** RECORDS FOR THE EXERCISE **
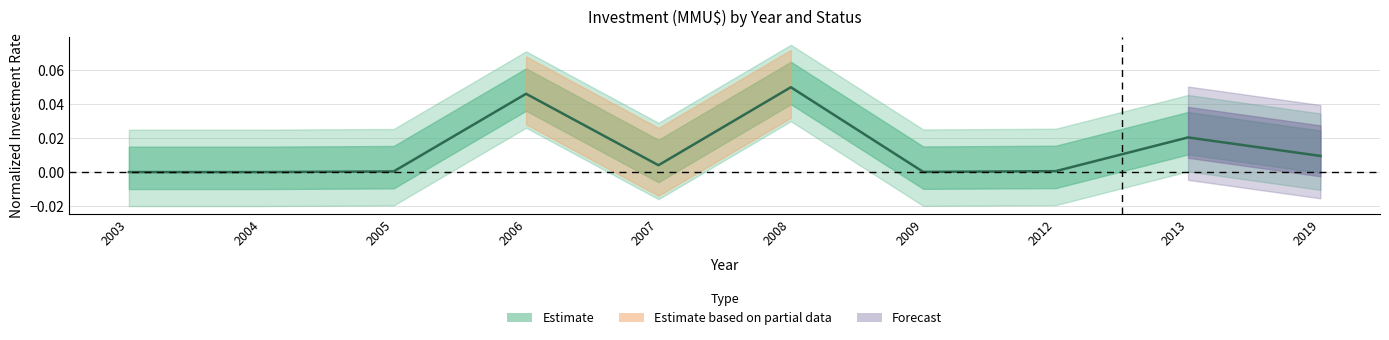

Rank the categories by value from highest to lowest.

2008, 2006, 2013, 2019, 2007, 2012, 2005, 2009, 2003, 2004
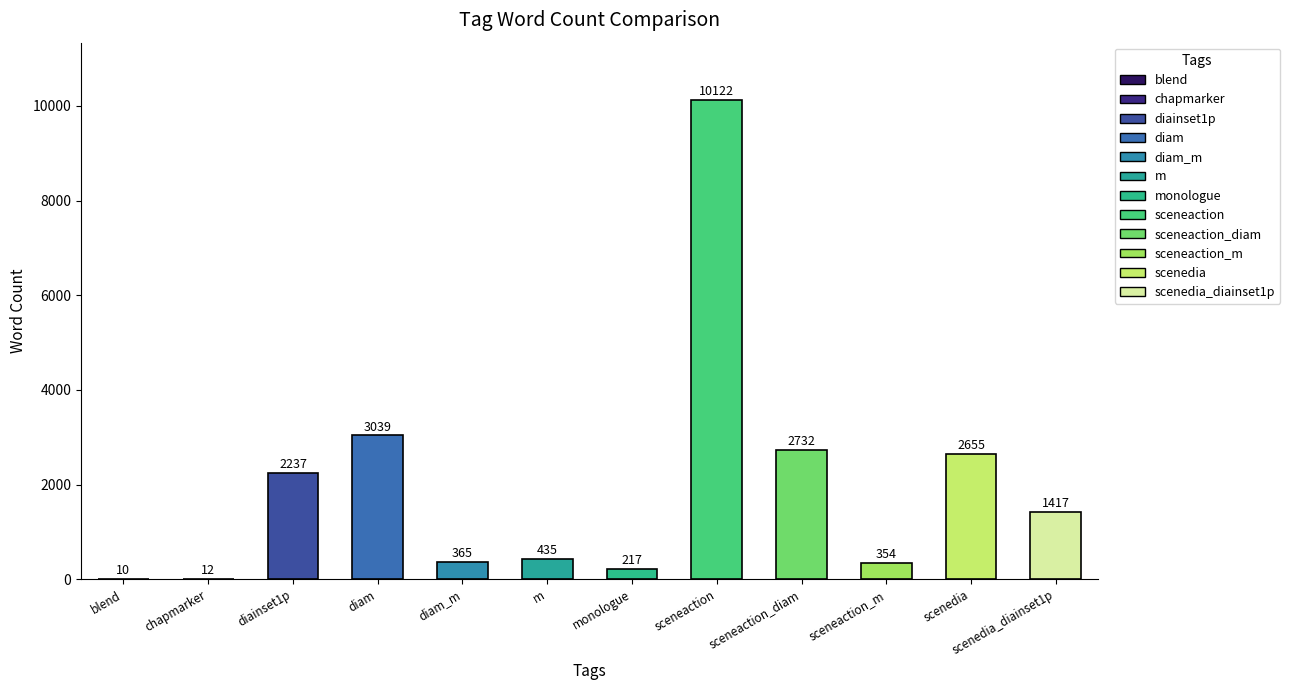

Read the value at sceneaction_diam, to the nearest 100.

2700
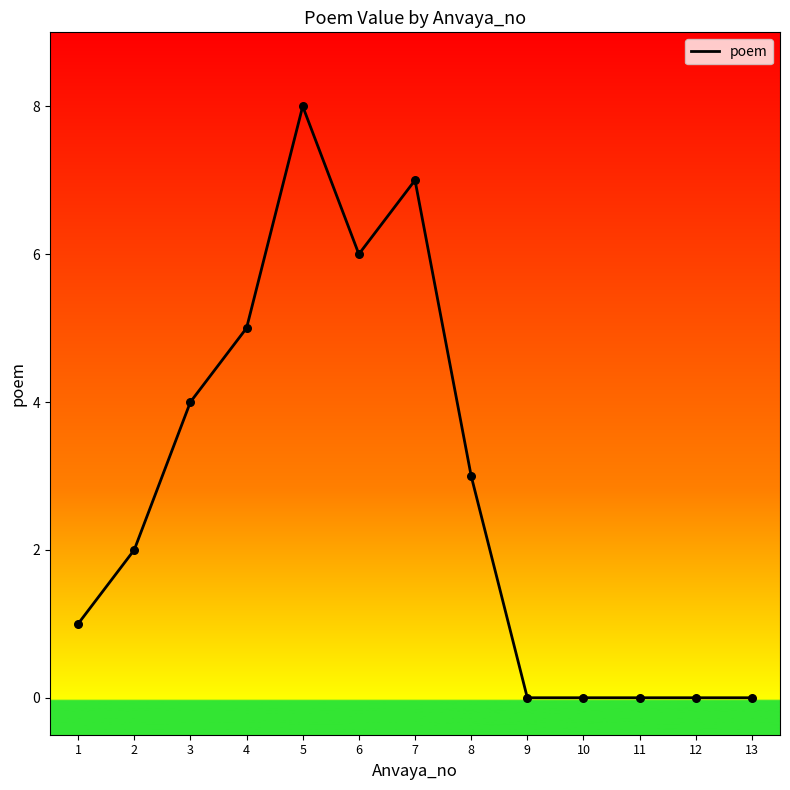

What is the change in value from 3 to 7?

+3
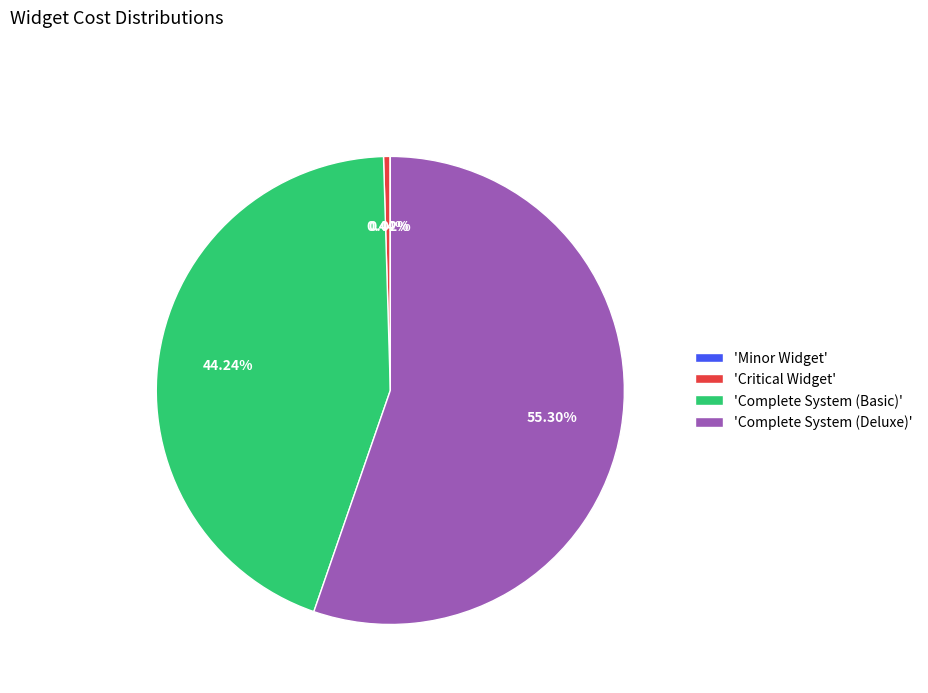

Which slice represents more than half of the pie?

'Complete System (Deluxe)'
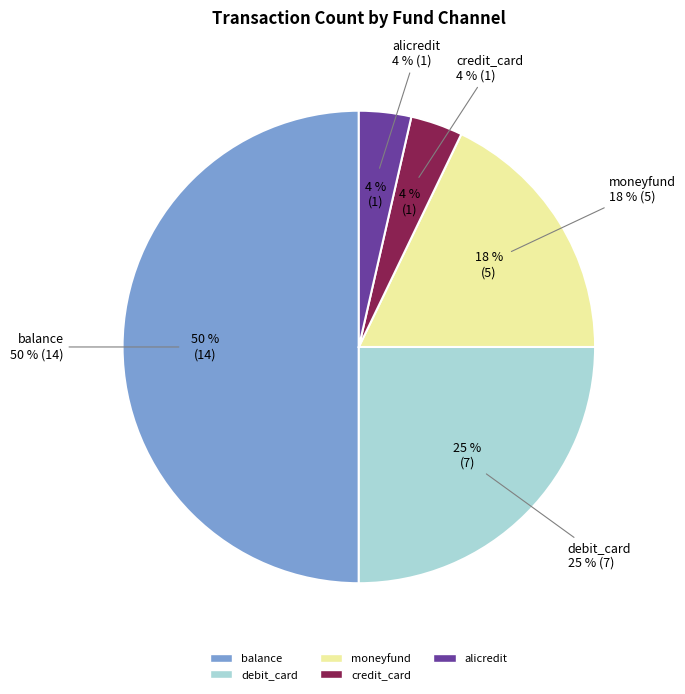

True or false: credit_card accounts for 4% of the total.

True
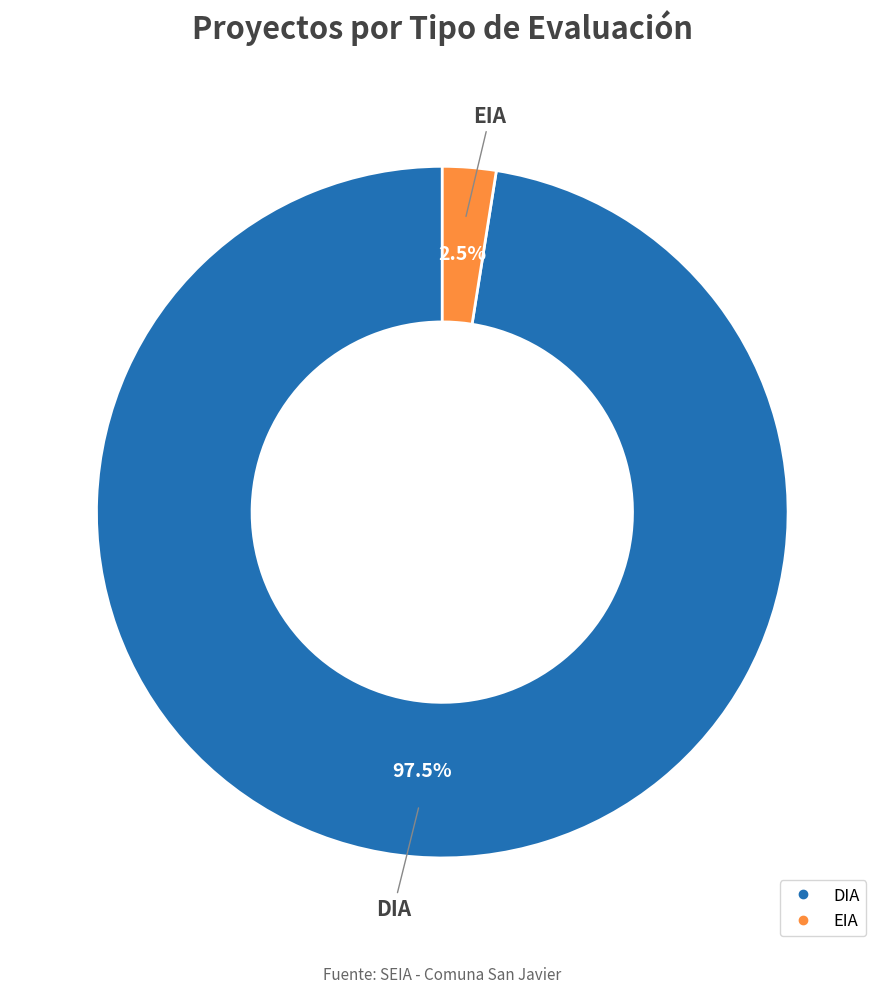

Combined, what portion of the pie is DIA and EIA?

100.0%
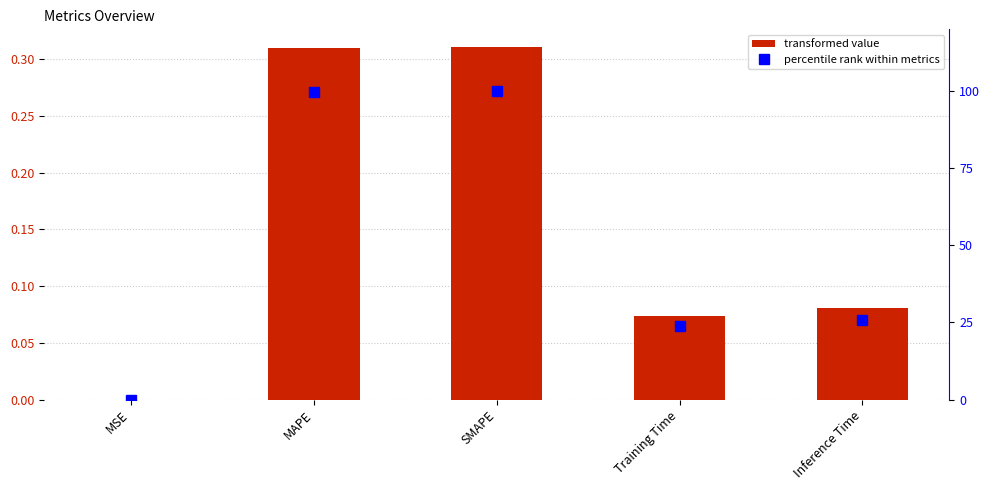

True or false: percentile rank has a value of 50.2 at SMAPE.

False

** HOW TO COMPLETE THIS TASK **
Gather every line in the records that contains the word "from", matching its case exactly.

** RESPONSE TO THIS EXERCISE **
Rank the categories by value from highest to lowest.
What is the change in value from 3 to 7?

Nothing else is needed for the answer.